◆ **Dataset extract**
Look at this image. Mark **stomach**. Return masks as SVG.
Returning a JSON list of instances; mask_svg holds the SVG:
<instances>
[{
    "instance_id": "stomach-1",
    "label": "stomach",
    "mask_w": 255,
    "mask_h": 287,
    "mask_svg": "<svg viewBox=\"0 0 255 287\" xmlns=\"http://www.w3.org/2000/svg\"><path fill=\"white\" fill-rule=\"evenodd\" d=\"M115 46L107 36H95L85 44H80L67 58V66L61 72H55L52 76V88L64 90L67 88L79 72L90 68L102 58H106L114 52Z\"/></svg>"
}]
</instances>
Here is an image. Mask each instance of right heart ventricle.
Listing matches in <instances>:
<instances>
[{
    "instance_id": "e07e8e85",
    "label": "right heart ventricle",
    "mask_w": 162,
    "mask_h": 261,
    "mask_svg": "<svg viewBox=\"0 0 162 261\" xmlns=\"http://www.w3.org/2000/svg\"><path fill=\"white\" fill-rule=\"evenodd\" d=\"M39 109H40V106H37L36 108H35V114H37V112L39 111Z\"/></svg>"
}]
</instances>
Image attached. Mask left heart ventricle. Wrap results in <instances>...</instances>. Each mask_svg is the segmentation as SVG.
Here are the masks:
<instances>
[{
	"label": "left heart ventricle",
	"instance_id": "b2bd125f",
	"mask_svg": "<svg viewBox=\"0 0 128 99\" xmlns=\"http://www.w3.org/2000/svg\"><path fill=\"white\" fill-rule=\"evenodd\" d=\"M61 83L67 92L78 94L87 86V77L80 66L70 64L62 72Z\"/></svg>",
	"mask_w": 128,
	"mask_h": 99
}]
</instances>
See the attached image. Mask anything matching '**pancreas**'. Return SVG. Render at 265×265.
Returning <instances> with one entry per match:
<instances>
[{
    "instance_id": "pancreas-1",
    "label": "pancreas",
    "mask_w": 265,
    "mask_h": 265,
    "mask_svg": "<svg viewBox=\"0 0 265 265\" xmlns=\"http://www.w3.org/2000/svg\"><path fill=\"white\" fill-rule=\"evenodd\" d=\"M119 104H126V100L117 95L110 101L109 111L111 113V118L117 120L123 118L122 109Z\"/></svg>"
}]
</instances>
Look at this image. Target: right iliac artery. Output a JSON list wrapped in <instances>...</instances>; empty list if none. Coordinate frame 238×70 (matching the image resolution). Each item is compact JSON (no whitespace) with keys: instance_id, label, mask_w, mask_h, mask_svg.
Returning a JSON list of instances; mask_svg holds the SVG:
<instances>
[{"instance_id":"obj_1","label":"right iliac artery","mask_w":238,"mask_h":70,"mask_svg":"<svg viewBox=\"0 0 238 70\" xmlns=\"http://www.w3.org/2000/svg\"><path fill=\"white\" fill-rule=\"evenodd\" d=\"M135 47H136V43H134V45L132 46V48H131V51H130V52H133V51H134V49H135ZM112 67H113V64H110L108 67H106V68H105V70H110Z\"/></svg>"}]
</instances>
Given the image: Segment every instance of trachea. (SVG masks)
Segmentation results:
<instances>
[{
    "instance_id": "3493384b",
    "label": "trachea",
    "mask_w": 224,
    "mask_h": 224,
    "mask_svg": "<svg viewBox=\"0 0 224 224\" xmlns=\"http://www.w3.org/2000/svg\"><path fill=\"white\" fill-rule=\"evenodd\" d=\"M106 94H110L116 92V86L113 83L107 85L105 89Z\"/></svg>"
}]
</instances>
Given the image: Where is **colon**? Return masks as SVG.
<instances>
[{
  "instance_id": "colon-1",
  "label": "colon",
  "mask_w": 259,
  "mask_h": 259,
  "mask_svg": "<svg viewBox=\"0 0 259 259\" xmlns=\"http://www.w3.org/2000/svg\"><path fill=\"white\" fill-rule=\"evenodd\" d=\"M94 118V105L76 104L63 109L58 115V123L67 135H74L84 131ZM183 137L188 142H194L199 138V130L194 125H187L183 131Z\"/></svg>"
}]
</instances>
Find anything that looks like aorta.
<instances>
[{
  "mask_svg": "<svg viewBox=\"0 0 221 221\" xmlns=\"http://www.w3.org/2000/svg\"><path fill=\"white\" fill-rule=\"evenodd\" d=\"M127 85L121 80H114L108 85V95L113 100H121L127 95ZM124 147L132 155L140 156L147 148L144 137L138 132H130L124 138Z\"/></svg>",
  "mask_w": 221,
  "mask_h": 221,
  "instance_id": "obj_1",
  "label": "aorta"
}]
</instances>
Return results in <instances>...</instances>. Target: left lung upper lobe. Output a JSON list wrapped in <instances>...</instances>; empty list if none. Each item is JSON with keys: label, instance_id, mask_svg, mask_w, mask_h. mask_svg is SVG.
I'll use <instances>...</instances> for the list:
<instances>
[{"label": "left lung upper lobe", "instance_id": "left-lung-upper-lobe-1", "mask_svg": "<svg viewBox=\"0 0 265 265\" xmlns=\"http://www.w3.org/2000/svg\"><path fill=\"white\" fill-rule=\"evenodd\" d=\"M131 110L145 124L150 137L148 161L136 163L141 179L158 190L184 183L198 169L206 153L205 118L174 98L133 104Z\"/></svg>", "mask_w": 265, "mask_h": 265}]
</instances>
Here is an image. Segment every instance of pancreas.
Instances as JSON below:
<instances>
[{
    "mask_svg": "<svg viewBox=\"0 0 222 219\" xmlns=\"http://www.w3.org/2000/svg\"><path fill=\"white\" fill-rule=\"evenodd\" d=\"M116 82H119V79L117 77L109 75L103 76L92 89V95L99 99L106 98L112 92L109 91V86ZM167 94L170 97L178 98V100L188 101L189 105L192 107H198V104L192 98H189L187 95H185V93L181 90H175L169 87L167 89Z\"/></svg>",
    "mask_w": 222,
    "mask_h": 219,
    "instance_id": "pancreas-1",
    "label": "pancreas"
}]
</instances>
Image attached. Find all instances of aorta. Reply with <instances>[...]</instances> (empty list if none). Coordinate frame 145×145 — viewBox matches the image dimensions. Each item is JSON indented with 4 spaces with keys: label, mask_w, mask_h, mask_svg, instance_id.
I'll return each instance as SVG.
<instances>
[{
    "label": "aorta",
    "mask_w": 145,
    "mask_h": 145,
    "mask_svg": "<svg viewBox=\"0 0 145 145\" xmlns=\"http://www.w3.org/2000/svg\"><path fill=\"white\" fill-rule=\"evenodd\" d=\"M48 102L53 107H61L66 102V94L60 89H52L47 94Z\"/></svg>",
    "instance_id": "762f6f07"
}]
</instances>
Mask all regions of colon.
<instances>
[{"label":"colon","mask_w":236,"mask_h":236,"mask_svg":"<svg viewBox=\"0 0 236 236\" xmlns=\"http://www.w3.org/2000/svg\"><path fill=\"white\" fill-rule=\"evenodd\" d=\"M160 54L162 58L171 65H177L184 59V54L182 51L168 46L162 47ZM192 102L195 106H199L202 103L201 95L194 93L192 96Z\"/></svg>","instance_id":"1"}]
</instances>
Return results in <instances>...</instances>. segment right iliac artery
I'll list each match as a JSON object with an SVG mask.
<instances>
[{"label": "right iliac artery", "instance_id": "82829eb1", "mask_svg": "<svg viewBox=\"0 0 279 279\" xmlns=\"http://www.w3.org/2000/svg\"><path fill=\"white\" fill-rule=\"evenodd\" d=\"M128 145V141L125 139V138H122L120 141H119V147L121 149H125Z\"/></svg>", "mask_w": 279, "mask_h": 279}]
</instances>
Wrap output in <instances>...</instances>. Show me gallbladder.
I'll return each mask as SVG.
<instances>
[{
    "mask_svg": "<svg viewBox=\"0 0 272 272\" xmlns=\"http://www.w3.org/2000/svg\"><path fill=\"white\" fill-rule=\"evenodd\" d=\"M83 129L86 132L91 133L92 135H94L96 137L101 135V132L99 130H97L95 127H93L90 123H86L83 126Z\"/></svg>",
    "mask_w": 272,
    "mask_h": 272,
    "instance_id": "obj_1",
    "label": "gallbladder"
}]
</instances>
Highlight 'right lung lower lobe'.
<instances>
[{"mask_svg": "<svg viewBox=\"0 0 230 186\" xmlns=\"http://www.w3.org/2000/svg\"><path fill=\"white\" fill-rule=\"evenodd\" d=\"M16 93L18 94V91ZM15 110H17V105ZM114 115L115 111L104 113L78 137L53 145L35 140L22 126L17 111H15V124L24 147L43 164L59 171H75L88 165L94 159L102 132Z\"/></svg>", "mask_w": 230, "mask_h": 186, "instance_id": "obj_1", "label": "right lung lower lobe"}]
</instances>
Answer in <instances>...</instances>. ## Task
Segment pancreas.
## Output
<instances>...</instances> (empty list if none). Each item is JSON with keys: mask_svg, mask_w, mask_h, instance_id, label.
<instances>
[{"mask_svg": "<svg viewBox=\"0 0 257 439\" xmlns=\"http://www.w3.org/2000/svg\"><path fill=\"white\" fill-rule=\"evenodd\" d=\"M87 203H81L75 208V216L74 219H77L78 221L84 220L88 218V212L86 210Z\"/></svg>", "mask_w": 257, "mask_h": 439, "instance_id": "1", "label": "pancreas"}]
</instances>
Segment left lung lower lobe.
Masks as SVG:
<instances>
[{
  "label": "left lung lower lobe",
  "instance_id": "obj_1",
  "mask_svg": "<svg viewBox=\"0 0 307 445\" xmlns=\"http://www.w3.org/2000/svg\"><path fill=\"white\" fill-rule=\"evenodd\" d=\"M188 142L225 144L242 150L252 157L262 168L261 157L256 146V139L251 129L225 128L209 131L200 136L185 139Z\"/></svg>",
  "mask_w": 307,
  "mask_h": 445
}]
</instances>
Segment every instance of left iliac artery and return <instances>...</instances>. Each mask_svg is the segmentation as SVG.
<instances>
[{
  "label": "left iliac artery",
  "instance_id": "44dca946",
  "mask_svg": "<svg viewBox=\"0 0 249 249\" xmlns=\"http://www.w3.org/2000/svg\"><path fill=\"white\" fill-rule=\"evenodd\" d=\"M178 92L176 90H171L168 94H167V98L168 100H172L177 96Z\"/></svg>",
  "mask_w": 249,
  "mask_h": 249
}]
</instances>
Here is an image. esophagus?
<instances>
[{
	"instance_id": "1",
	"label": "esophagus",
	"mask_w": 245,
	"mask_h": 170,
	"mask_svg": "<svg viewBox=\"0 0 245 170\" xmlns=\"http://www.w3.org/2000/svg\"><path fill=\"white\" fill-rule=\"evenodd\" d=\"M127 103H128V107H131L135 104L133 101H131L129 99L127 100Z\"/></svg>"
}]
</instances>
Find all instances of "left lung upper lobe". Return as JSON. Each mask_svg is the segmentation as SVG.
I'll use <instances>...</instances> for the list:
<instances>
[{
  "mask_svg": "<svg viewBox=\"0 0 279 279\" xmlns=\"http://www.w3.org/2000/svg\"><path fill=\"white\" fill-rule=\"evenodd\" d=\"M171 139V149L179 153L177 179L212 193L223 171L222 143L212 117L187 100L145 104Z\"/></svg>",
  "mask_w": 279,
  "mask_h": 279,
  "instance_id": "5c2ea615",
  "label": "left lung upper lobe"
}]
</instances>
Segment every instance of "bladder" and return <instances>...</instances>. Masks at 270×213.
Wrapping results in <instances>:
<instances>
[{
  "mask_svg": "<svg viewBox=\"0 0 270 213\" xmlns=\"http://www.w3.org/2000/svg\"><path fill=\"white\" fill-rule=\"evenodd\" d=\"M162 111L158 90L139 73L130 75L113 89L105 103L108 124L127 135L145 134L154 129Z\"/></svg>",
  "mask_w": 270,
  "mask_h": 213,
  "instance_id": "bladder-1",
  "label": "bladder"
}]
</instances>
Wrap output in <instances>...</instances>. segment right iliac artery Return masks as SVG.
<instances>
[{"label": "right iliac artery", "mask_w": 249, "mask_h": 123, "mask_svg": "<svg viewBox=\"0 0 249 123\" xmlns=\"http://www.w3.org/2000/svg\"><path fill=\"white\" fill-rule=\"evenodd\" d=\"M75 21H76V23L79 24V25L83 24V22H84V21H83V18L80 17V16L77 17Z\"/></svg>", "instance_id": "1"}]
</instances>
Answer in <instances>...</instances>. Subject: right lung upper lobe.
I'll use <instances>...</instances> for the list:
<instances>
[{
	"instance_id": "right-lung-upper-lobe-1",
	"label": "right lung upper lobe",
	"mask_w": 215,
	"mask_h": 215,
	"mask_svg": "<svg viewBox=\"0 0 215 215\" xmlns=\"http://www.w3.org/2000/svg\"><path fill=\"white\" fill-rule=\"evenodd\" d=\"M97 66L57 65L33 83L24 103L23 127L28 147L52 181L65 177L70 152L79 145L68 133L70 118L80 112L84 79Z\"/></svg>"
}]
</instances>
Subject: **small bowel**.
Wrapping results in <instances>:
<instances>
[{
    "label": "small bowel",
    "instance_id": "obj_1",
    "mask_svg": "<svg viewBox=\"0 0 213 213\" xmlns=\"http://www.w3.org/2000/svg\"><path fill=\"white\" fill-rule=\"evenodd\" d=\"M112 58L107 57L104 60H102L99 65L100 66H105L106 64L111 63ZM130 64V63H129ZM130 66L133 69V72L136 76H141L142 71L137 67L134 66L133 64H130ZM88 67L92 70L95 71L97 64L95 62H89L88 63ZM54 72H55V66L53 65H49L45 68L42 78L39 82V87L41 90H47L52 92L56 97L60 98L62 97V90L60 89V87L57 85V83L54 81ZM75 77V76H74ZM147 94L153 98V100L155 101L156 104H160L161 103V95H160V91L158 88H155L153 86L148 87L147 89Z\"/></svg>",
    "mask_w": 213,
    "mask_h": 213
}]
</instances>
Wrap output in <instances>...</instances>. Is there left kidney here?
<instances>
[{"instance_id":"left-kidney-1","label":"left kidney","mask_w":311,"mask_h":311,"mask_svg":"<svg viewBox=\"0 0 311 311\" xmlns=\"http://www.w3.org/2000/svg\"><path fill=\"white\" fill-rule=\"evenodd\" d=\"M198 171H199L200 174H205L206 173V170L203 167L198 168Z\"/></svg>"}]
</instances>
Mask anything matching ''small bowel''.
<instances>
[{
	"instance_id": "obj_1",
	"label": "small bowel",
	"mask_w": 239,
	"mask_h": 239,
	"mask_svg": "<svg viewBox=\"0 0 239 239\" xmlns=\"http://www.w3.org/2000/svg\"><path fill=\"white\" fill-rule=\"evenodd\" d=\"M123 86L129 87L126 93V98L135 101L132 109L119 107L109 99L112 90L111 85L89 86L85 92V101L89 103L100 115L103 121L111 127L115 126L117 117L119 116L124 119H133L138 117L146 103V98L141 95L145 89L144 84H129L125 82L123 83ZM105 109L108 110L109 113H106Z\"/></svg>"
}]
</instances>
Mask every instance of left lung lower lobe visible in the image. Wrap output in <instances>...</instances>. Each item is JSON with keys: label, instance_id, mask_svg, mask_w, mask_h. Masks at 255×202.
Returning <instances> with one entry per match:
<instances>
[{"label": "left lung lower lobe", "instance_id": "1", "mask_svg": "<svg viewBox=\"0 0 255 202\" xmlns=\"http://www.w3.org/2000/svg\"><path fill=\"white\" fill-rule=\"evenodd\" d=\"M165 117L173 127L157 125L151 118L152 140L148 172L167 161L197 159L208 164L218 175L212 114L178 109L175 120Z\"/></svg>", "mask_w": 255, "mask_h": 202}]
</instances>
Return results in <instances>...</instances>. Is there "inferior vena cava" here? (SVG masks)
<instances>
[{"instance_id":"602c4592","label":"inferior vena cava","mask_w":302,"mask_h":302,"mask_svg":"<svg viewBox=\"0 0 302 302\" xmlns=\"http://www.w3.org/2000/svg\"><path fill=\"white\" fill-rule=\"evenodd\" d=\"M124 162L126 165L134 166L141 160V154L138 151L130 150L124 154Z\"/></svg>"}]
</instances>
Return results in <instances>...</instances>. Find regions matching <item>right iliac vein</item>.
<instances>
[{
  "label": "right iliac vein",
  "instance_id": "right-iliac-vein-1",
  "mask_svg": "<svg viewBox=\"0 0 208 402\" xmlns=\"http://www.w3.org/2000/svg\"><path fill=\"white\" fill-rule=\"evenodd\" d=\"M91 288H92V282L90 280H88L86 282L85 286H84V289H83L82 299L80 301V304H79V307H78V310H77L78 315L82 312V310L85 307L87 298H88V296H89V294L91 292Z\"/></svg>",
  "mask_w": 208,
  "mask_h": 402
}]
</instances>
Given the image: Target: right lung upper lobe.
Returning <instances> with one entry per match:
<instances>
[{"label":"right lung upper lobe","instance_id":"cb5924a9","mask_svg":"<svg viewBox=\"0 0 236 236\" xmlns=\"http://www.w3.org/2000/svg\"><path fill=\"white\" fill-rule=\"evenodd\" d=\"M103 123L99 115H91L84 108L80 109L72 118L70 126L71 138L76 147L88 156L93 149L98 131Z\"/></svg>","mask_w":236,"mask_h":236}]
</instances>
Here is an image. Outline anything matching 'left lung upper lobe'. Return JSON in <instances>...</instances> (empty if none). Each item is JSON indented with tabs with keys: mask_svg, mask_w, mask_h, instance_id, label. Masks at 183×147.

◆ **What you have to do**
Count the lines of the data that contain the word "stomach", matching case exactly, and give only that number.

◆ **Result for this task**
3